16 août 2003
Mesurer le chemin parcouru

J'avais bien cuisiné jusqu'à 3h du matin, et même tout nettoyé ensuite, casseroles, planches à couper, couteaux, etc. Et je repense à mon année de retour aux études en 1993-1994, au cours duquel ce n'étaient pas rares, ces sessions de cuisine dans la nuit avancée pour nourrir la famille quelques jours, alors que je serais plongée dans mes cours et mes travaux de groupe jusqu'au cou. Dix ans déjà!

J'avais ensuite fait le ménage de tout ce qui traîne, surtout dans la chambre de mon plus jeune fils qui reviendra, en mon absence de ses deux semaines de plage en Caroline du Sud. C'est que j'avais vidé tout le trop plein de ma chambre dans la sienne pour mieux ranger la nouvelle penderie et je ne pourrai pas tout replacer sans me défaire de plusieurs vêtements. Je partais pour une trentaine d'heures et je faisais comme si je quitterai la maison pour plusieurs jours: je lisais les journaux, je rangeais le bureau, etc. Puis je me suis couchée quelques petites heures, avant de me relever pour cuisiner encore et partir enfin ...

Avec moi, ma fille et mon gendre. Je conduirai jusqu'à Québec, ensuite ils partirons vers Charlevoix où ils fêterons leur troisième anniversaire de mariage. Déjà!

Sur la route de Québec, alors que la fille somnolait, que le gendre lisait en arrière, je repensais à 1999 quand j'avais de la difficulté pour tenir la roue sur cette même route, du temps où ma fille avait étudié une session à l'Université Laval. Je repensais à cette même année quand ma fille était au seuil de sa vie de femme, comme une fille-fleur qui tardait d'éclore et puis, en l'espace d'un été, une femme-fleur resplendissante. Et un an plus tard, une femme mariée ...

Mais encore ... En 1999, j'étais à mes balbutiements de ce journal en ligne, biche égarée dans cette jungle du net. Aujourd'hui, je vais rejoindre une amie, une vieille amie tout compte fait, dans les années-lumière du net. La jonction entre le monde du virtuel et celui du quotidien s'est effectuée à quelques reprises déjà, avec grand succès je trouve, puisque sur le net ou dans la vraie vie, demeurent les mêmes humains, dans son plus beau, comme son plus mesquin ... Que de chemin parcouru! Aujourd'hui, je trouve écho de mes mots parfois dans le site des autres. Chaque fois, cela m'étonne: "Tiens, je suis moins égarée que je ne pense. S'il y a écho, c'est qu'il y a quelque part, des monts et des vallées, et des esprits, et non le désert ..."
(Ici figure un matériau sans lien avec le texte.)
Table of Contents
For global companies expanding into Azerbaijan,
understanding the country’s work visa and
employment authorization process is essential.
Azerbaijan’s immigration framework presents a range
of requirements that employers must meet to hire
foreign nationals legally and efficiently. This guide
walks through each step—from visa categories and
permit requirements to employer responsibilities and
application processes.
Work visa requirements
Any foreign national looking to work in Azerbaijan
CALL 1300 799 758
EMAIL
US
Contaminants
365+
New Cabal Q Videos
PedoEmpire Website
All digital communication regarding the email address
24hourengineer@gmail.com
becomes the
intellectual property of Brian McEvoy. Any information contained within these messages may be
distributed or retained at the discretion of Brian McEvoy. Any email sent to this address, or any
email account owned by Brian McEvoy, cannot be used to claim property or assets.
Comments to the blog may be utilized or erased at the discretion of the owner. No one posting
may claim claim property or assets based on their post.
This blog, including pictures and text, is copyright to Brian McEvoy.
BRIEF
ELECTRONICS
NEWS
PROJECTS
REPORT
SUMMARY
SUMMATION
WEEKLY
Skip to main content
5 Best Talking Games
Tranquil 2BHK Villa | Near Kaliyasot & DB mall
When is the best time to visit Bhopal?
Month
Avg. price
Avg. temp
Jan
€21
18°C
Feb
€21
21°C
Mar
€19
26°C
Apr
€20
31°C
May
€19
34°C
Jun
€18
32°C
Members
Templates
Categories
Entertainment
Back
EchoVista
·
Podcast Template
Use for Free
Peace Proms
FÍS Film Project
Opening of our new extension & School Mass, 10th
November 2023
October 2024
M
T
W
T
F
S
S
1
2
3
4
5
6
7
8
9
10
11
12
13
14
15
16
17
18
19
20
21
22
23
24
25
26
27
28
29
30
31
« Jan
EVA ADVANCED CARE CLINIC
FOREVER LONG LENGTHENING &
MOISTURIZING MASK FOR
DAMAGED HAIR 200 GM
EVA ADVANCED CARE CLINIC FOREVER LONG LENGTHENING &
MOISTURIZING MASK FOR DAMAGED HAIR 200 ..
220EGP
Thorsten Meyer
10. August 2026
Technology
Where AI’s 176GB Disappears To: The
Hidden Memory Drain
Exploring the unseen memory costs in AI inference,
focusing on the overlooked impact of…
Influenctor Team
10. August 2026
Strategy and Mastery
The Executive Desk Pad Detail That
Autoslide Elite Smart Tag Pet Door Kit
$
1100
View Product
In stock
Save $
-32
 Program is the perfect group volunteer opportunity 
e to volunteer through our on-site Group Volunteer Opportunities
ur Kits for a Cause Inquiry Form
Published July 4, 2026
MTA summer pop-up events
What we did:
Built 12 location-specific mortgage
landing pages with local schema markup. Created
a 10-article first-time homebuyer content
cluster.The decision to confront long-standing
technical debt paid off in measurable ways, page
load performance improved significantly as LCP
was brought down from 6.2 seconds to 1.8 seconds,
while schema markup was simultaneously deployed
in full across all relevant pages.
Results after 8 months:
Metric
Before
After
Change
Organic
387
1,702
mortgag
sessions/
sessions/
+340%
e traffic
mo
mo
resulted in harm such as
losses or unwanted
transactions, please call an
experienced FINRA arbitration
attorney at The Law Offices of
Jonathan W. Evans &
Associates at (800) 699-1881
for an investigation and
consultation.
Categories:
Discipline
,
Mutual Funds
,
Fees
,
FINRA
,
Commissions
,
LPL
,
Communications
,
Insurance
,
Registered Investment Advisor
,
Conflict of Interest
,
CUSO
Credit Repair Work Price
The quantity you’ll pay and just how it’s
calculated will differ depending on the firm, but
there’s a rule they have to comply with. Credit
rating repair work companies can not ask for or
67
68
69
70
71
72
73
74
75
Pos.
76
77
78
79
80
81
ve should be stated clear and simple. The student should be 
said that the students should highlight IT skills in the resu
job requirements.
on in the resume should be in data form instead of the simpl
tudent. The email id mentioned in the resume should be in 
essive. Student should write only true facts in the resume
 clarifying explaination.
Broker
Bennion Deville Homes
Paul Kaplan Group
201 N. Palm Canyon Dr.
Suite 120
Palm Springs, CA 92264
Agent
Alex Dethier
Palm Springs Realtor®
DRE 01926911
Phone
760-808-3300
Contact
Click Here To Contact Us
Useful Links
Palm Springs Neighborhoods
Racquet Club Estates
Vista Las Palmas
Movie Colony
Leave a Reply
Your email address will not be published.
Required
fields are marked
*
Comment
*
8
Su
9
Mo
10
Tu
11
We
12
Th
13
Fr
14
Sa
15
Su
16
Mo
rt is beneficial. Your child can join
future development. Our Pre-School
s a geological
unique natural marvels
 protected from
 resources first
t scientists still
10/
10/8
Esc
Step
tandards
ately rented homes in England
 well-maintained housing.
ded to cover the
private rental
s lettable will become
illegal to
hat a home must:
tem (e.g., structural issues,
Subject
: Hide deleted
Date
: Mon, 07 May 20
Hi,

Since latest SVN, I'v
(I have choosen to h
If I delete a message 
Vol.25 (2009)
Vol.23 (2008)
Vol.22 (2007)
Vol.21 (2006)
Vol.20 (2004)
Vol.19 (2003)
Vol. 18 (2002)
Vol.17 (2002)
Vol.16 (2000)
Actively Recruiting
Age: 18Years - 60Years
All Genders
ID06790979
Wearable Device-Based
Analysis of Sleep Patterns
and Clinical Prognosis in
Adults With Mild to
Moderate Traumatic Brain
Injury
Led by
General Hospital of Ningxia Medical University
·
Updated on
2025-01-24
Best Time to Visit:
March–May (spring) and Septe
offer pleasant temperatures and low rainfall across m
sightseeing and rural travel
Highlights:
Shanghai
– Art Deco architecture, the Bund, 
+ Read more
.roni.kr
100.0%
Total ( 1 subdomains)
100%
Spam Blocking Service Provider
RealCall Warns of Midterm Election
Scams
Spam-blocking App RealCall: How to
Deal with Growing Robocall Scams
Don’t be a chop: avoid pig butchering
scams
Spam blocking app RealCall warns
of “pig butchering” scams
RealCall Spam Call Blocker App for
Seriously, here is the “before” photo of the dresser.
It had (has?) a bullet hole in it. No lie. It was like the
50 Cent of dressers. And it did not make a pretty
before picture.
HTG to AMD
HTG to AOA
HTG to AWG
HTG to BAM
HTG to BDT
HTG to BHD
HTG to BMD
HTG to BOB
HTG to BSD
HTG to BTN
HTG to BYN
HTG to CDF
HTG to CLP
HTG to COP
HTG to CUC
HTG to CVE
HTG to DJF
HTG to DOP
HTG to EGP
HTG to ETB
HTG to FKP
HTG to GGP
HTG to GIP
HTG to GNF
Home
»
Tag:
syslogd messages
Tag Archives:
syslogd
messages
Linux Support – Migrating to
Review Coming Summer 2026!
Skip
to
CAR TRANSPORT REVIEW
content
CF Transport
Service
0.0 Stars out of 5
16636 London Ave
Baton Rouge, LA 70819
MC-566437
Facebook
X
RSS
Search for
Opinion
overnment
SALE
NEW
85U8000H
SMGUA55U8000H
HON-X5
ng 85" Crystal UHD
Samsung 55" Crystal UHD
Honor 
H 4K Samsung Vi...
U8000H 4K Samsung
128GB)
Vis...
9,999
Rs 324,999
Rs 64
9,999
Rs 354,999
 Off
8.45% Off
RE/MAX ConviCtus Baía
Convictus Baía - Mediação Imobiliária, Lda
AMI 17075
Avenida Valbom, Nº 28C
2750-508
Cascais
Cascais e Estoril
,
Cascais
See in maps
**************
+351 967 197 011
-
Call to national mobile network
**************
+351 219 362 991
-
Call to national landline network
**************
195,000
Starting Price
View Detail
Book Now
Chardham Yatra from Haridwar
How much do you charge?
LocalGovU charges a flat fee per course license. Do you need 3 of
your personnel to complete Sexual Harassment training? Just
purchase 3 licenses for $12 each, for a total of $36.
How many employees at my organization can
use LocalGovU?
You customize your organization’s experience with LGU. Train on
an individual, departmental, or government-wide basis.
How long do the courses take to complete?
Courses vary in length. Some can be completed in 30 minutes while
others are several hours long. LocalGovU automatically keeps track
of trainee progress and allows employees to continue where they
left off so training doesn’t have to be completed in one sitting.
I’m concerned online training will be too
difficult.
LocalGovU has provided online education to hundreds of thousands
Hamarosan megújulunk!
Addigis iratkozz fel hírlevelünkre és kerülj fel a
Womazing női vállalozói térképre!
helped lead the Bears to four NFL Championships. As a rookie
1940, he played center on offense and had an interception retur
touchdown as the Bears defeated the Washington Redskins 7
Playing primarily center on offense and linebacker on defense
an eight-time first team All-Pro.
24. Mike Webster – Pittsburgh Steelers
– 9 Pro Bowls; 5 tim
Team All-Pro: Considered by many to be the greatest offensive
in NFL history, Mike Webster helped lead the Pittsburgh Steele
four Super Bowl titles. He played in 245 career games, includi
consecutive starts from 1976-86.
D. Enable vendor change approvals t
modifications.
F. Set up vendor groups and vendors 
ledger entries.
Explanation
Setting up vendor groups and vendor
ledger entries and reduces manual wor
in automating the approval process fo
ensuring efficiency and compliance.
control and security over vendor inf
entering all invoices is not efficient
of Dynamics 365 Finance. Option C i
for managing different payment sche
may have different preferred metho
Revoir mon amie. L'entendre parler de sa ville, de son coin de pays comme de son coin de coeur. Visiter autrement une ville que je connais déjà et que je ne m'attendais pas à voir sous d'autres yeux. Voir mon amie chez elle, comme on voit une totale, une entière, plus que celle que je voyais périodiquement dans mon perchoir ou dans un café, dans les rues de ma ville. La voir à l'envers et l'endroit tout en même temps. Goûter à sa cuisine, dormir dans le lit de passage de sa fille, voir son chat, ses habitudes. Lire d'autres diaristes ensemble, penchées toutes les deux sur son écran. Expérimenter sa passion pour les autres. Écouter sa musique, plus vaste que celle qu'elle expose sur le net. Je vous dis: la totale, l'entière!

À mesurer le chemin parcouru, je dirai qu'il fut un temps où je m'employais à apprivoiser les autres. Aujourd'hui, je me laisse apprivoiser. Je vois là un grand élan de confiance de ma part, envers les autres, mais aussi un pas vers ma propre humilité. Alors que mon chemin à parcourir encore sera plus court en distance que celui déjà parcouru, mais il sera plus long, plus profond, plus fort en amplitude. Et plus riche, plus jouissif, plus plein. C'est que je me laisse porter, au lieu de tout prendre sur moi ... Quelle différence!